Lamentablemente, nadie parece recordar, nadie quiere recordar que en el País Vasco, al arrimo del terrorismo etarra, se produjo una variedad de limpieza étnica que ‘invitaba’ a largarse a todo aquel que no comulgara con las ruedas de molino nacionalistas. En la revisión del ‘relato’ que aún tenemos pendiente, y al que la reciente oleada de producciones audiovisuales está contribuyendo de un modo muy interesante, creo que no nos estamos acordando lo suficiente de todos esos vascos y no vascos que salieron de nuestra tierra contra su voluntad, hastiados por una convivencia asfixiante.
Me permitirán una confidencia personal. Cuando supe que mi prima Cristina tenía un tumor cerebral y la visité en su casa de Alicante, me quedé perplejo al contemplar las paredes de su apartamento repletas de fotos, cuadros y láminas de la familia, de San Sebastián, de esculturas de Chillida, de imágenes vascas. Sin más palabras comprendí cuánta ausencia, cuánto dolor impregnaba esa lejanía silente de tantísimos vascos expulsados de su tierra sin más motivo que el chantaje, la ideología, el odio y la amenaza.

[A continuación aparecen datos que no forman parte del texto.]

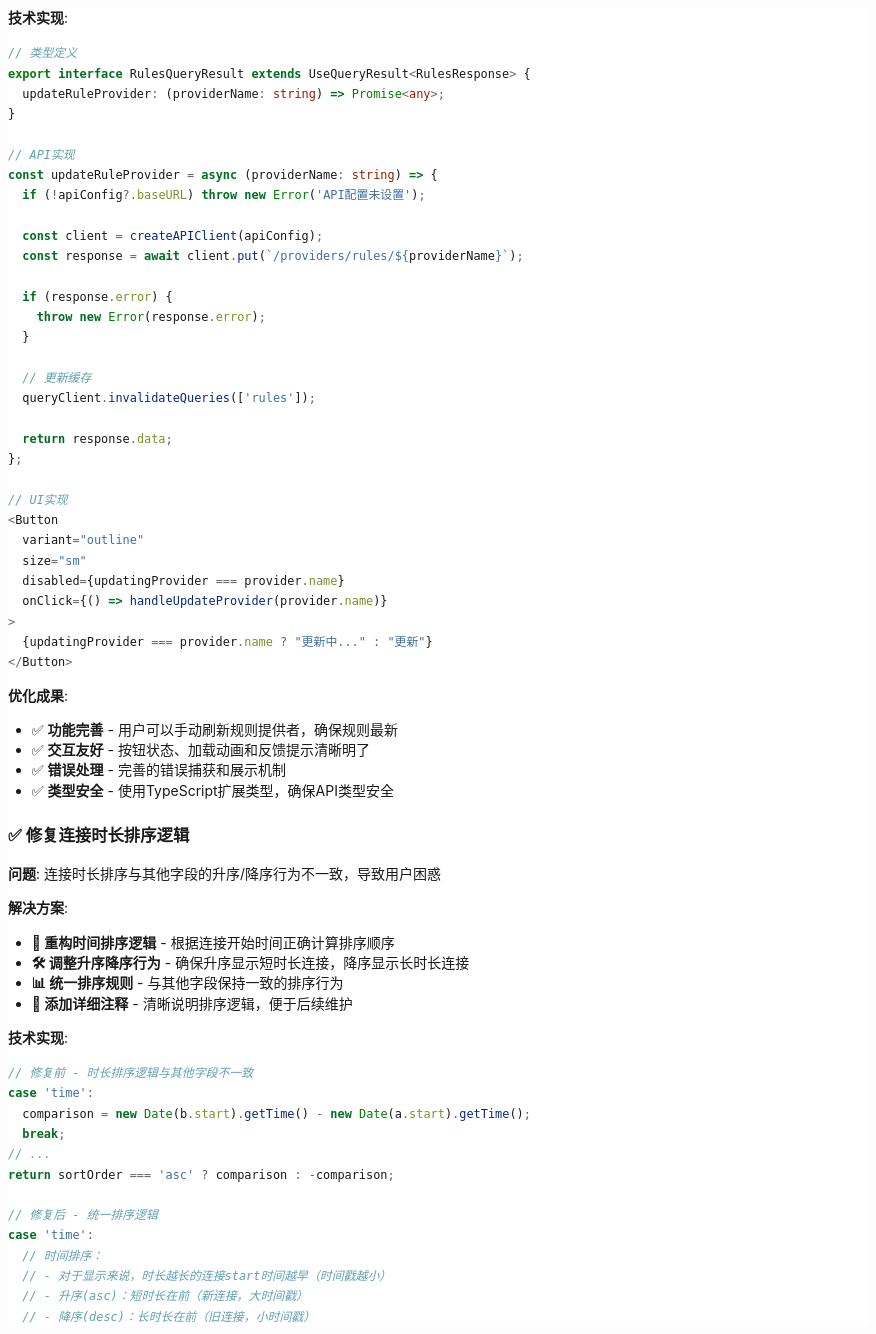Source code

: **技术实现**:
```typescript
// 类型定义
export interface RulesQueryResult extends UseQueryResult<RulesResponse> {
  updateRuleProvider: (providerName: string) => Promise<any>;
}

// API实现
const updateRuleProvider = async (providerName: string) => {
  if (!apiConfig?.baseURL) throw new Error('API配置未设置');
  
  const client = createAPIClient(apiConfig);
  const response = await client.put(`/providers/rules/${providerName}`);
  
  if (response.error) {
    throw new Error(response.error);
  }
  
  // 更新缓存
  queryClient.invalidateQueries(['rules']);
  
  return response.data;
};

// UI实现
<Button 
  variant="outline" 
  size="sm"
  disabled={updatingProvider === provider.name}
  onClick={() => handleUpdateProvider(provider.name)}
>
  {updatingProvider === provider.name ? "更新中..." : "更新"}
</Button>
```

**优化成果**:
- ✅ **功能完善** - 用户可以手动刷新规则提供者，确保规则最新
- ✅ **交互友好** - 按钮状态、加载动画和反馈提示清晰明了
- ✅ **错误处理** - 完善的错误捕获和展示机制
- ✅ **类型安全** - 使用TypeScript扩展类型，确保API类型安全

### ✅ 修复连接时长排序逻辑
**问题**: 连接时长排序与其他字段的升序/降序行为不一致，导致用户困惑

**解决方案**: 
- **🔄 重构时间排序逻辑** - 根据连接开始时间正确计算排序顺序
- **🛠️ 调整升序降序行为** - 确保升序显示短时长连接，降序显示长时长连接
- **📊 统一排序规则** - 与其他字段保持一致的排序行为
- **🎨 添加详细注释** - 清晰说明排序逻辑，便于后续维护

**技术实现**:
```typescript
// 修复前 - 时长排序逻辑与其他字段不一致
case 'time':
  comparison = new Date(b.start).getTime() - new Date(a.start).getTime();
  break;
// ...
return sortOrder === 'asc' ? comparison : -comparison;

// 修复后 - 统一排序逻辑
case 'time':
  // 时间排序：
  // - 对于显示来说，时长越长的连接start时间越早（时间戳越小）
  // - 升序(asc)：短时长在前（新连接，大时间戳）
  // - 降序(desc)：长时长在前（旧连接，小时间戳）
```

Creo que sí, lehendakari, hay una reparación pendiente hacia todos esos ‘trasterrados’, ya fueran vascos de origen que no supieron o quisieron adaptarse a los requisitos ideológico-lingüísticos del nacionalismo o vascos de adopción que retornaron a sus lugares de procedencia, o a otros, espantados por el recibimiento o las dificultades que encontraron para asentarse entre nosotros. Como en la novela ‘Patria, de Fernando Aramburu, para que Bittori pueda volver a su pueblo, para que encuentre por fin el abrazo pendiente, aún quedan muchas ventanas por abrir, muchos espacios por ventilar, muchas palabras por decir. Es una deuda que tenemos con Fernando Buesa y con tantísimas otras víctimas, sí, pero también con todos aquellos vascos anónimos, o no tanto, como Imanol Larzabal, que murieron en la distancia, impregnados de ausencia.